Hace dos semanas, en plena madrugada, el principal testigo protegido de la causa de la ruta del dinero K, Leonardo Fariña, fue intimidado de la peor manera: un auto sin identificar tiroteó al vehículo que lo custodiaba.

De acuerdo a la información que brindó Nicolás Wiñazki en TN Central, el episodio ocurrió cerca del lugar que la Justicia impuso como domicilio del exvalijero de Lázaro Báez. Un coche se acercó a los custodios, frenó, y desde adentro, un hombre sacó un arma y disparó.

El episodio que trascendió recién ahora, se sumó a otro hecho gravísimo que nadie se animaba a contar, o bien decidieron ocultarlo. El miércoles pasado, otro vehículo sin identificar pasó cerca de uno de los custodios. «Cuidá bien a Fariña», gritó la persona que manejaba. El único arrepentido que hay en la causa más sensible de corrupción del gobierno kirchnerista ya denunció los dos hechos en la Justicia, fue nuevamente amenazado.

Estas intimidaciones parecen no ser casuales. El mes pasado, Leonardo Fariña denunció que sus abogados, a quienes echó, presentaron un escrito que él no había aprobado que beneficiaba al empresario Lázaro Báez, perjudicaba a los funcionarios judiciales que investigan el caso y que era ajena a sus intereses.
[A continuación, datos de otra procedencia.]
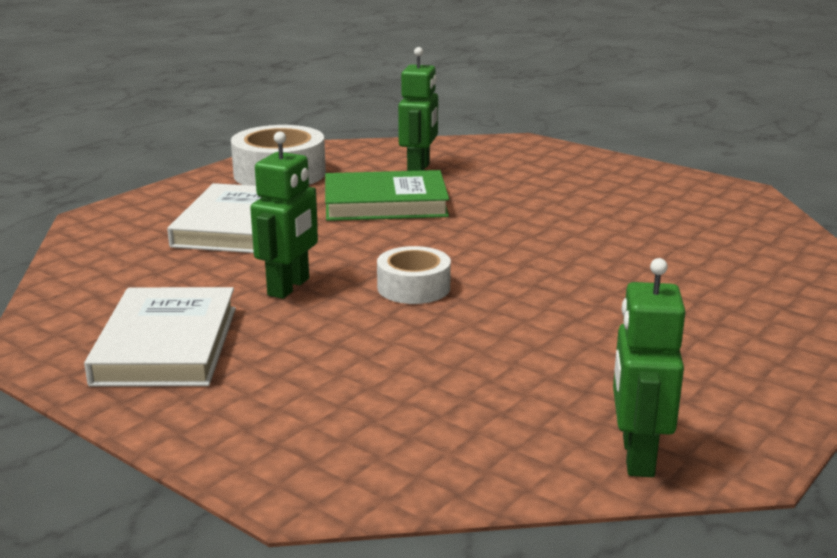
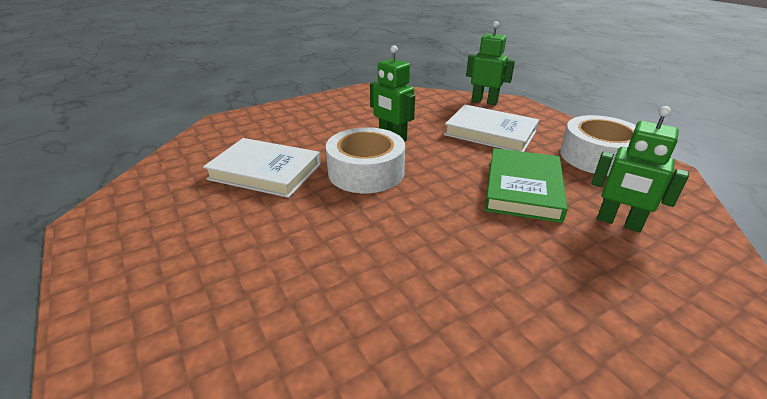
camera: 110 degrees right, 10 degrees up
(167, 345) = (352, 109): white book -> white book (265, 172)
(413, 287) = (366, 172): white tape -> white tape, size x1.63
(637, 456) = (136, 192): green robot -> green robot (484, 101)

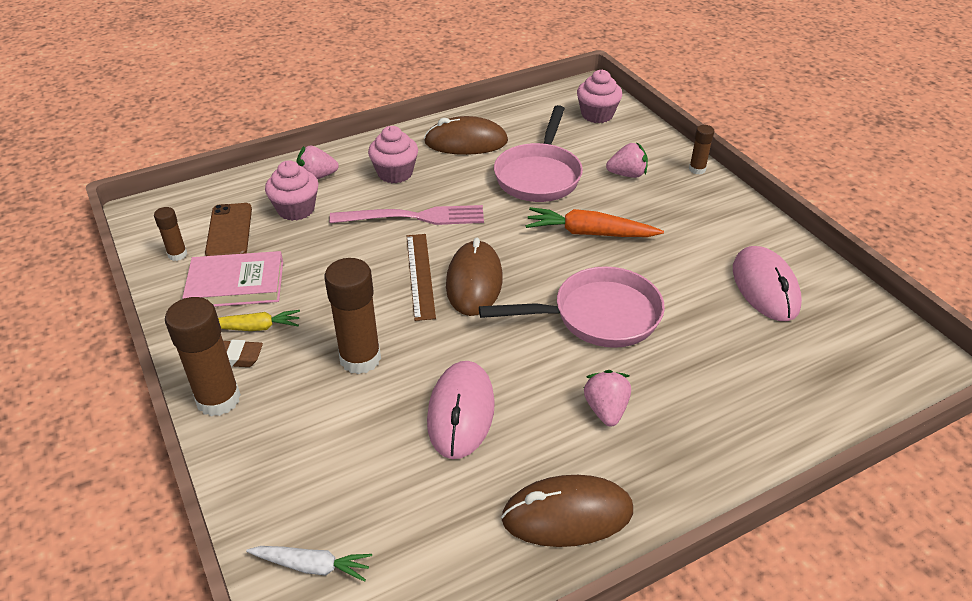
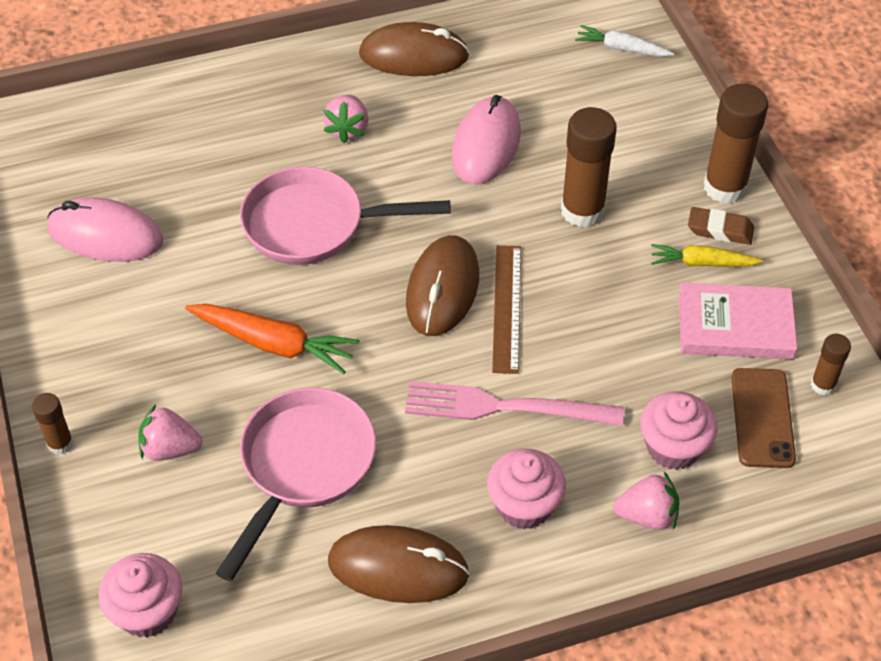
camera: 170 degrees left, 10 degrees up
(765, 287) = (105, 235): pink mouse -> pink mouse turned 75 degrees counterclockwise

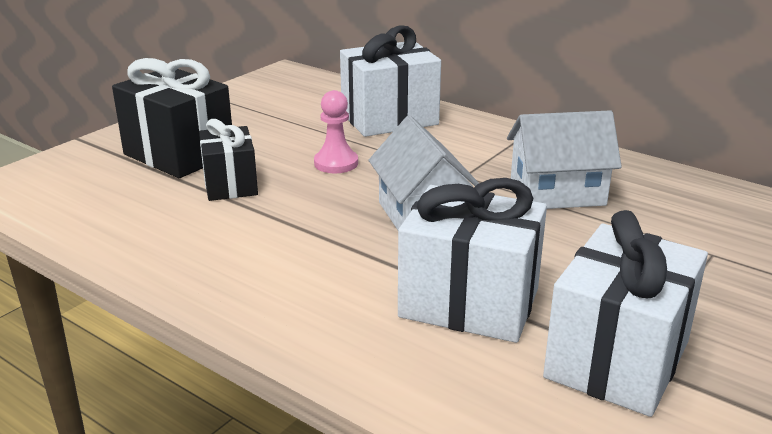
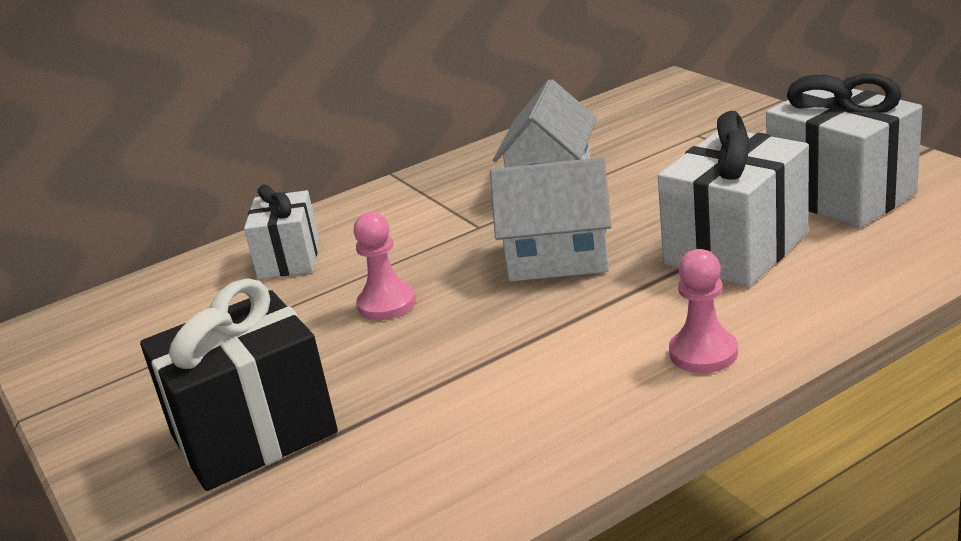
camera: 65 degrees left, 0 degrees up
(230, 185) = (389, 387): black gift -> none
(283, 304) = (703, 353): none -> pink pawn
(389, 119) = (289, 259): white gift -> white gift, size x0.63

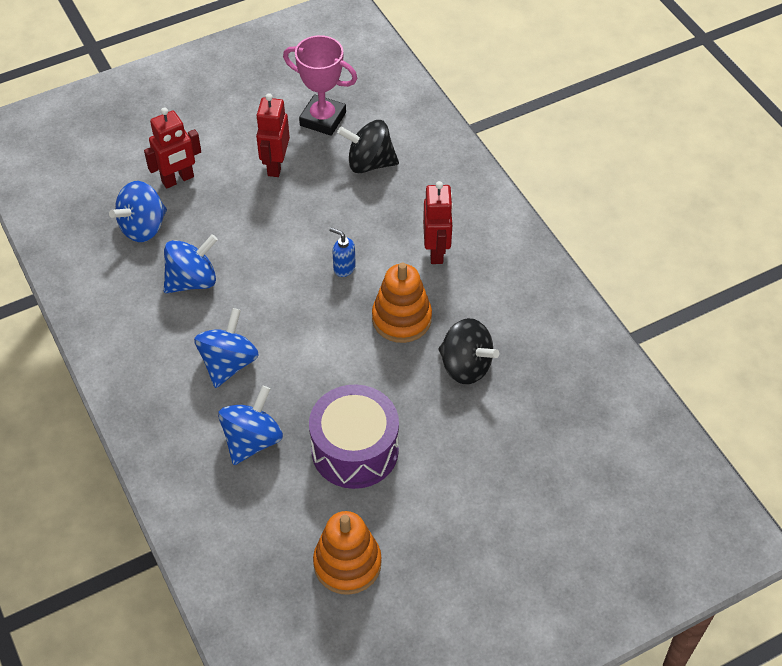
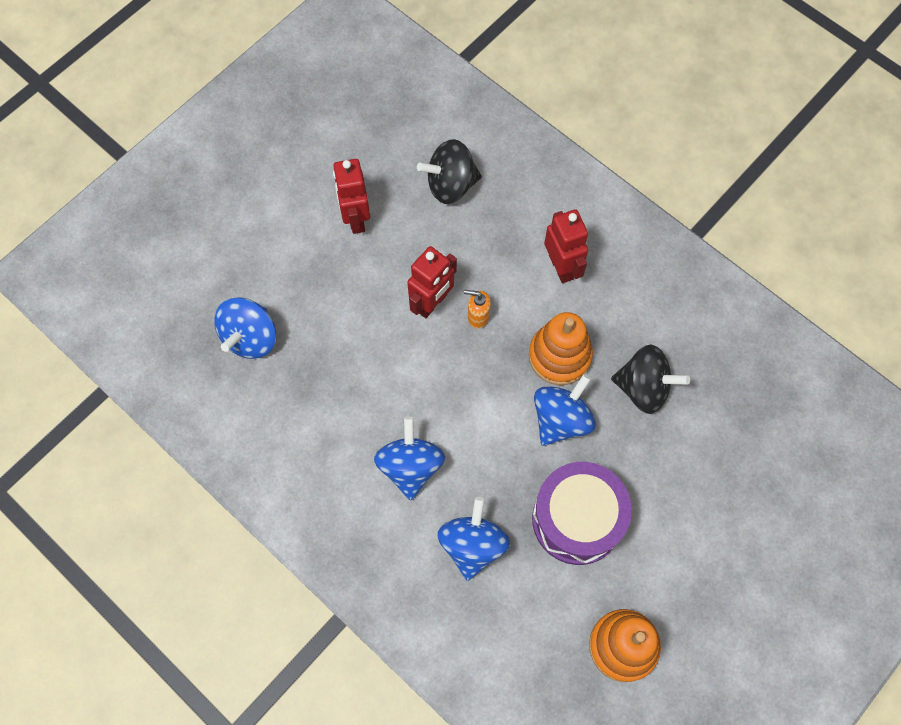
camera: 20 degrees left, 15 degrees up
(178, 179) = (261, 268): red robot -> red robot (432, 303)
(192, 280) = (330, 383): blue spinning top -> blue spinning top (561, 419)
(323, 119) = (380, 147): pink trophy -> none
(344, 268) = (478, 317): blue soap dispenser -> orange soap dispenser

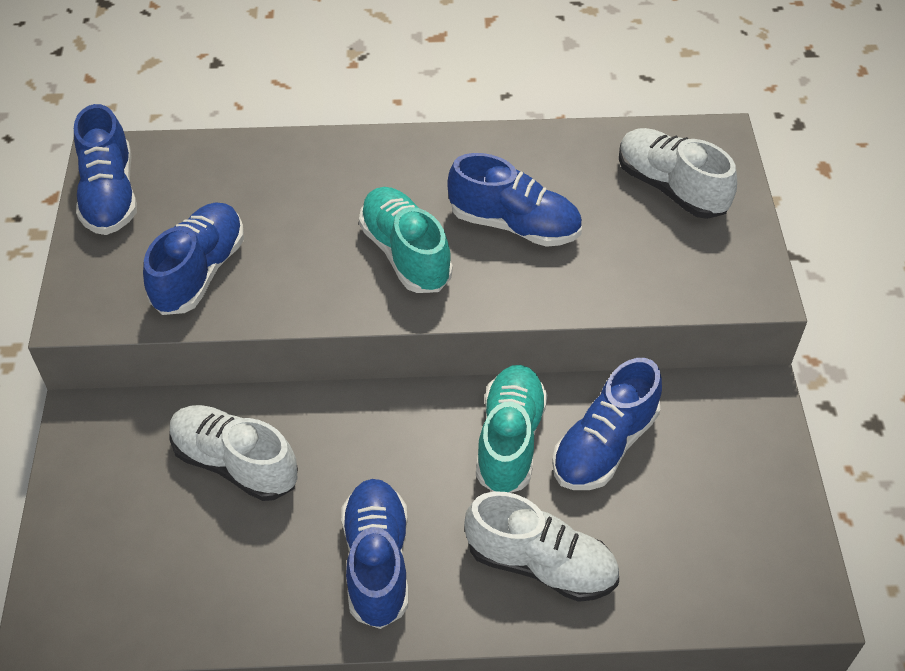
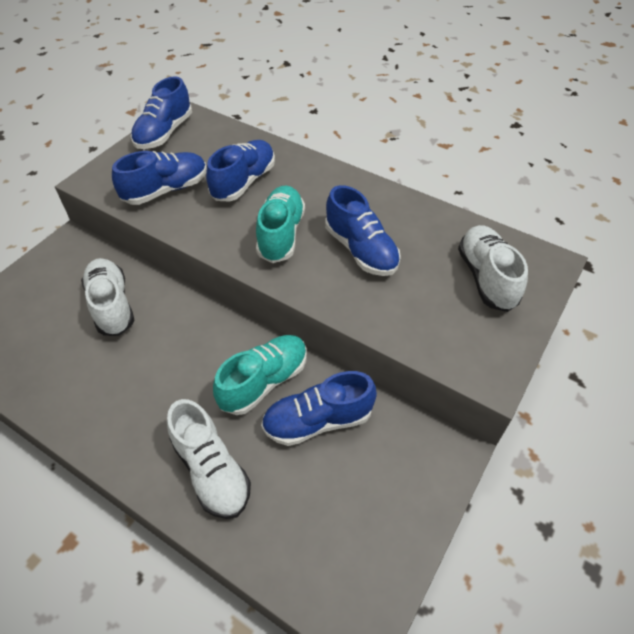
camera: 35 degrees right, 0 degrees up
(377, 562) = (126, 405): blue shoe -> blue shoe (244, 182)

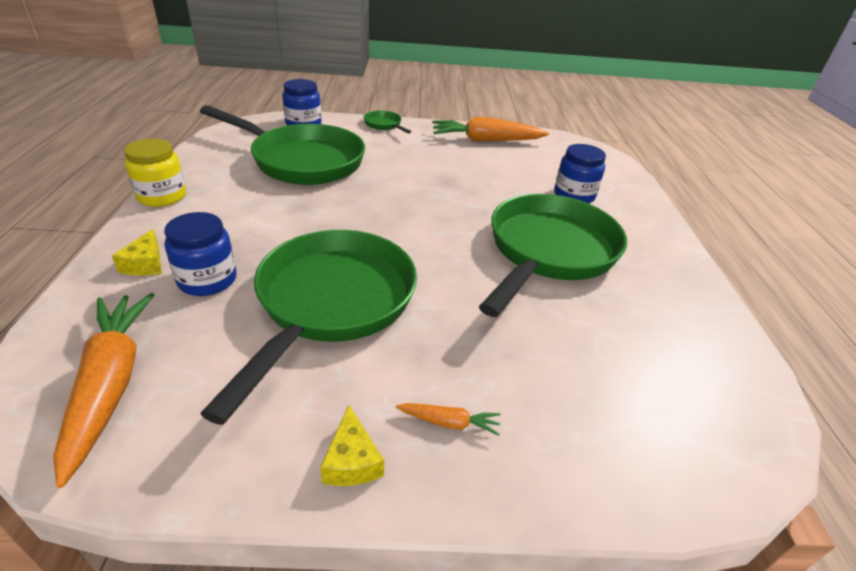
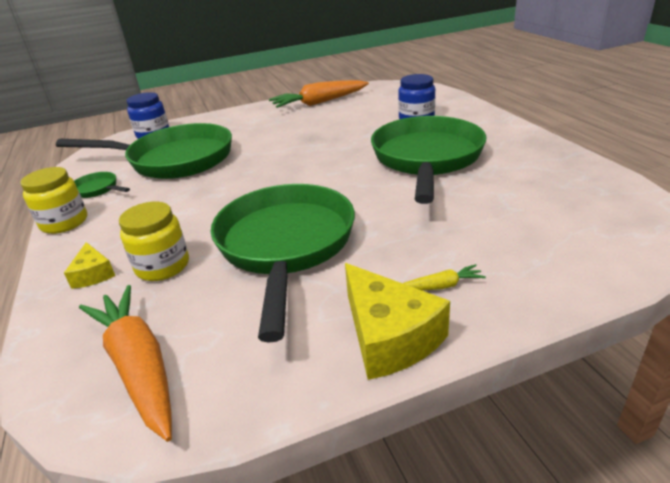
camera: 15 degrees left, 5 degrees down
(207, 280) = (163, 266): blue jar -> yellow jar
(352, 460) = (389, 336): yellow cheese -> yellow cheese, size x1.85
(384, 125) = (225, 115): green pan -> green pan (97, 189)
(449, 422) = (441, 286): orange carrot -> yellow carrot

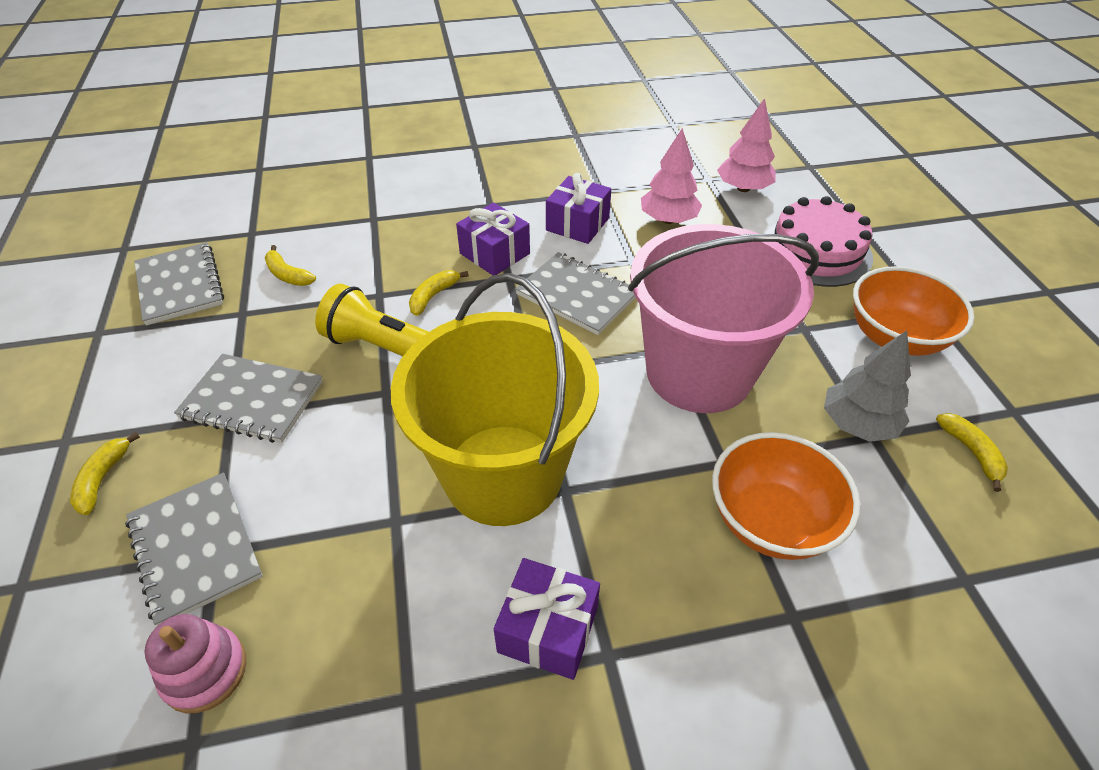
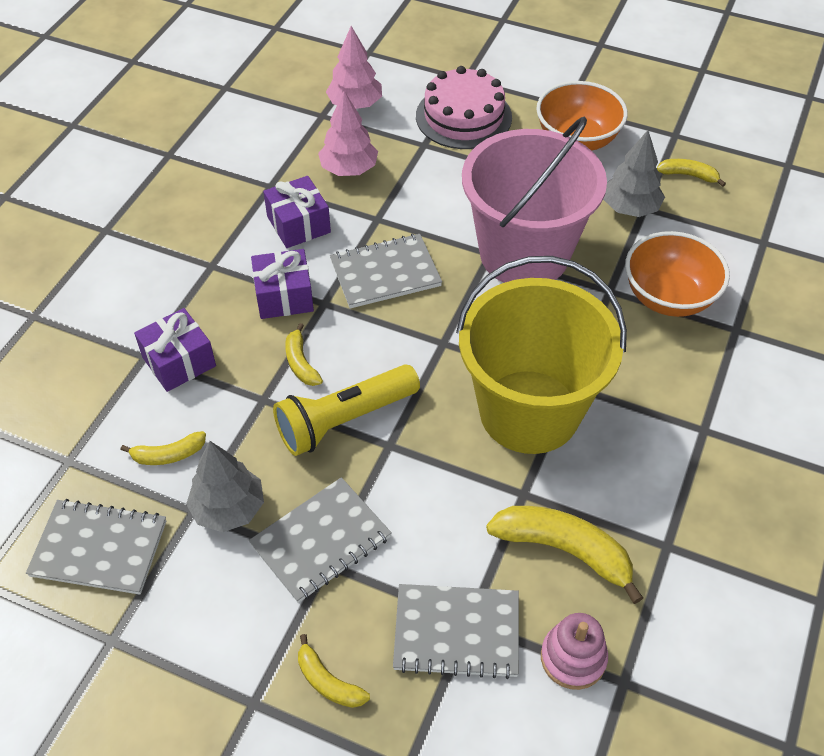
camera: 55 degrees left, 5 degrees up
(255, 330) = (228, 508): none -> grey tree
(343, 592) = (564, 550): none -> yellow banana
(548, 630) = (668, 450): purple gift -> purple gift (179, 362)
«Es agraviante hacia el fiscal y hacia el juez. Hay una supuesta animosidad. Ponen palabras mías, mediante la representación que yo les di, que no tiene nada que ver con mi pensamiento», sostuvo en ese momento en un diálogo con TN Central. En esa entrevista, Leonardo Fariña acusó a ex agentes de la ex SIDE de estar involucrados en la situación con sus abogados. Antes había denunciado amenazas.

Esta información surgió el mismo día en el que Cristina Fernández de Kirchner declaró ante el juez Julián Ercolini por irregularidades en la obra pública presuntamente en beneficio de Lázaro Báez.